Input material
━━━━━━
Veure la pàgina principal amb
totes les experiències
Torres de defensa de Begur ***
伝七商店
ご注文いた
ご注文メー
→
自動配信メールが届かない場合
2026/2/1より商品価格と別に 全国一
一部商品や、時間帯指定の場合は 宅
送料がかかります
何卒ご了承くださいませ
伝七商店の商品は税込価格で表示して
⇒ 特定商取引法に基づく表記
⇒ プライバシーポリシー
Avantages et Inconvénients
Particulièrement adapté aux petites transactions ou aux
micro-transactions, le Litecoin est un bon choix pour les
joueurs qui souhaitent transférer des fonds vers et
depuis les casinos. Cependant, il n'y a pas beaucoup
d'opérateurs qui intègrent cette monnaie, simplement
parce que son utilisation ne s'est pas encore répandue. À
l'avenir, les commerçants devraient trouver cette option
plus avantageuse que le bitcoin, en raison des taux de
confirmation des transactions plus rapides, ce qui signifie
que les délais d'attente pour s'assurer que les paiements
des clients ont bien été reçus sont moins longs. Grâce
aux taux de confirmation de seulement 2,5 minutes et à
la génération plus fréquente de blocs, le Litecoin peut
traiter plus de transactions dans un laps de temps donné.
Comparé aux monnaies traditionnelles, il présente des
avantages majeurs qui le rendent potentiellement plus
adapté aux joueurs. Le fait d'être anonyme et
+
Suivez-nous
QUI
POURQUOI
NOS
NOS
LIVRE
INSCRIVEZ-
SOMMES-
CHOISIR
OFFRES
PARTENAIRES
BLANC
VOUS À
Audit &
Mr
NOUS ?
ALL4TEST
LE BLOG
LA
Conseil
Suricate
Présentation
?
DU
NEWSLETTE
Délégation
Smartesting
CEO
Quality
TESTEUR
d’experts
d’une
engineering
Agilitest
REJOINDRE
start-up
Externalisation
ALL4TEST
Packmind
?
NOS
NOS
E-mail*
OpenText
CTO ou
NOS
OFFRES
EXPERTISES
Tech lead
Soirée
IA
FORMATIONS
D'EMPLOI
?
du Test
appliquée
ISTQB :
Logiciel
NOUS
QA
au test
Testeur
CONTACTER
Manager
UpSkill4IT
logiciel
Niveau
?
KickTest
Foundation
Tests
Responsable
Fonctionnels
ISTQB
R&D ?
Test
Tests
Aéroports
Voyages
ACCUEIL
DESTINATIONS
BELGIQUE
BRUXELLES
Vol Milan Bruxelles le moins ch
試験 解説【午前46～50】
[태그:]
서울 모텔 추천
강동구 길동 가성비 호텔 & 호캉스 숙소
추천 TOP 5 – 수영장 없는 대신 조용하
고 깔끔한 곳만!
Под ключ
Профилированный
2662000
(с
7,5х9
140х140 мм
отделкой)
━━━━━━
Work to complete
Copy every line that includes the string "adapté" from the material above.

Completed task
Particulièrement adapté aux petites transactions ou aux
adapté aux joueurs. Le fait d'être anonyme et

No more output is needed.